Program dana perkebunan kelapa Sawit yang dikelola Badan Pengelola Dana Perkebunan Kelapa Sawit (BPDP-KS) menjadi kebijakan makro untuk menyelamatkan keberlanjutan perkebunan kelapa sawit. Salah satunya penyaluran dana untuk program pemanfaatan niodiesel sebagai bagian dari industri hulu kelapa sawit, merupakan pasar yang tepat untuk mengoptimalkan minyak sawit di dalam negeri.

Melalui pendanaan selisih kurang antara Harga Indeks Pasar Minyak Solar dengan Harga Indeks Pasar Biodiesel. Dengan pendanaan ini, produksi CPO dapat terserap sehingga harga CPO dapat dijaga kestabilannya dan menguntungkan semua pihak dalam konteks keberlanjutan perkebunan kelapa sawit.

Direktur Utama Badan Pengelola Dana Perkebunan Kelapa Sawit (BPDPKS) Dono Boestami menyampaikan dengan tegas bahwa insentif biodiesel bukan subsidi. Bahkan, insentif ini menghemat uang negara hingga Rp 21 triliun.

“Dana yang digunakan dipungut dari perusahaan yang melakukan ekspor komoditas kelapa sawit,” ujar Dono.

Insentif Biodiesel sebagai salah satu wujud keberpihakan pemerintah kepada masyarakat. Sumber dana bukan dari Anggaran Pendapatan Belanja Negara (APBN), sehingga Negara tidak mengerluarkan dana. Namun, dana itu berasal dari pungutan perusahaan yang melakukan eksport komoditas kelapa sawit.
Dana tersebut digunakan untuk pengembangan Biodiesel yang menjadi ketahanan energi nasional untuk menyelamatkan lingkungan dengan mendorong pengembangan energi terbarukan.

Dana diperoleh dari kutipan atau pungutan sebesar 50 dolar AS per ton minyak sawit mentah CPO dan 30 dolar AS untuk tiap ton produk turunan sawit yang diekspor. Hal tersebut dijelaskan dalam Peraturan Presiden Nomor 61 Tahun 2015 tentang Penghimpunan Dan Penggunaan Dana Perkebunan Kelapa Sawit pada Mei 2015. Dana tersebut dikelola oleh BPDP-KS.

Menurut Dono, dengan adanya skema insentif ini, pemerintah tidak perlu mengeluarkan APBN Rp 21 trliun dari 2015-2017 untuk implementasi kebijakan mandatori biodiesel. Selain itu, dengan adanya skema insentif ini, pemerintah juga menghemat devisa negara hingga Rp 14,83 triliun per tahun karena tidak perlu impor bahan bakar jenis solar sekitar 3 juta Kilo Liter (KL).

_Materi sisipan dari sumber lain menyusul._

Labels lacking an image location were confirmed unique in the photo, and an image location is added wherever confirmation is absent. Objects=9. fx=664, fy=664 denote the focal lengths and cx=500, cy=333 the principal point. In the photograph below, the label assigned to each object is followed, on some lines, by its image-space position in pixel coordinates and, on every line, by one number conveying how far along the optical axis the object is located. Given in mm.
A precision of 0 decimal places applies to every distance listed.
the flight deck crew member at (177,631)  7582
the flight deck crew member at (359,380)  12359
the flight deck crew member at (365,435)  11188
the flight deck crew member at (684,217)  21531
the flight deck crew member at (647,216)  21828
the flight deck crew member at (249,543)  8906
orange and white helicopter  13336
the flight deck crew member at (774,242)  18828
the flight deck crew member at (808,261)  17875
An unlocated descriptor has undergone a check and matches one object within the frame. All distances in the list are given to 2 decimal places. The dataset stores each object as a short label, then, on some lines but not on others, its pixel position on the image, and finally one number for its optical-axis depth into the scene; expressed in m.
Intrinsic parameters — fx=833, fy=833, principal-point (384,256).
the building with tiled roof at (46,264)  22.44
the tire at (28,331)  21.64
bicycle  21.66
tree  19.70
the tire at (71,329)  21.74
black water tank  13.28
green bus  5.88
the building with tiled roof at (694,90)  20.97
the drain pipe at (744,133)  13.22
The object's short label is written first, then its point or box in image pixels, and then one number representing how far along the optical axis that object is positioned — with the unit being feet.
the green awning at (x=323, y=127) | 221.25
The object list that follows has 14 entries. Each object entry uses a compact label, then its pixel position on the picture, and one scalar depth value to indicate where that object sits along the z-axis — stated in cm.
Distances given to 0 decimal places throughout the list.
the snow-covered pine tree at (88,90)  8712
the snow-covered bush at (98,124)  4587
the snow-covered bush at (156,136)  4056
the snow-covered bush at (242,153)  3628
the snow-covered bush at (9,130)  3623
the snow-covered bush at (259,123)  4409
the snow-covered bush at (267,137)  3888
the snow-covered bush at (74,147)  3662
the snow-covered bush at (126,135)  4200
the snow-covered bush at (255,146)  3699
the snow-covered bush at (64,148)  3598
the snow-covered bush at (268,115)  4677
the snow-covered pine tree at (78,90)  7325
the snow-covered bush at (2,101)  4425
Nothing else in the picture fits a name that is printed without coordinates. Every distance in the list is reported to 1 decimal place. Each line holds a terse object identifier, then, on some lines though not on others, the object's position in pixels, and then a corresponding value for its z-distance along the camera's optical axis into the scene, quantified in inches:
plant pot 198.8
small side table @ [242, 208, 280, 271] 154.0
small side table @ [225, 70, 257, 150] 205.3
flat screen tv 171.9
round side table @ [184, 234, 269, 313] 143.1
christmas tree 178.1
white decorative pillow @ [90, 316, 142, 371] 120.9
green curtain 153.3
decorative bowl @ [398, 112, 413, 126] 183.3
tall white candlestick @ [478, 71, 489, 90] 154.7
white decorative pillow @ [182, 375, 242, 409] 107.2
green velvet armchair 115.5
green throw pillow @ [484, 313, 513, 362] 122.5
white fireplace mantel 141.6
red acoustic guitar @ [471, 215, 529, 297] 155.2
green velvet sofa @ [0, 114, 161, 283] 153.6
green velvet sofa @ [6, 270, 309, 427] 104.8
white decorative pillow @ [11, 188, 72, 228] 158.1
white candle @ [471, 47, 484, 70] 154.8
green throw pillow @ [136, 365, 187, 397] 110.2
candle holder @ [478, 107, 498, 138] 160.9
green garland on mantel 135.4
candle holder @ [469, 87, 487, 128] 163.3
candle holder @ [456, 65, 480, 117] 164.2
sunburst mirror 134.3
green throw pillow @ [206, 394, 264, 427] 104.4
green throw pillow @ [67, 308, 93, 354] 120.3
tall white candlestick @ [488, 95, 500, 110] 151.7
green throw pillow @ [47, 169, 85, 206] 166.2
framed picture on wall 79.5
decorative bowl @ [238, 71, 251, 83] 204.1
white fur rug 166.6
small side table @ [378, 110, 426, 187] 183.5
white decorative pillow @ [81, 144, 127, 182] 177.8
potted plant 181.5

Penghematan dana ini digunakan untuk perluasan berbagai macam program pemerintah termasuk penanggulangan kemiskinan, pendidikan dan kesehatan.
Selain penghematan, skema insentif juga terbukti mengurangi karbondioksida dan menjadi bagian dari komitmen COP 21 Paris untuk memenuhi target nasional pengurangan emisi sebesar 29 persen (unconditional) dan 41 persen (dengan dukungan internasional) pada 2030.

Selanjutnya, Dono menambahkan tanpa penerapan kebijakan biodiesel ini, Indonesia sulit memenuhi komitmen tersebut. Saat ini ada 19 perusahaan produsen biodiesel yang menerima insentif.

“Insentif diberikan kepada perusahaan yang memproduksi biodiesel. Semua perusahaan yang memproduksi biodiesel dan memenuhi syarat kualitas dapat menjadi penyalur biodiesel,” tambahnya.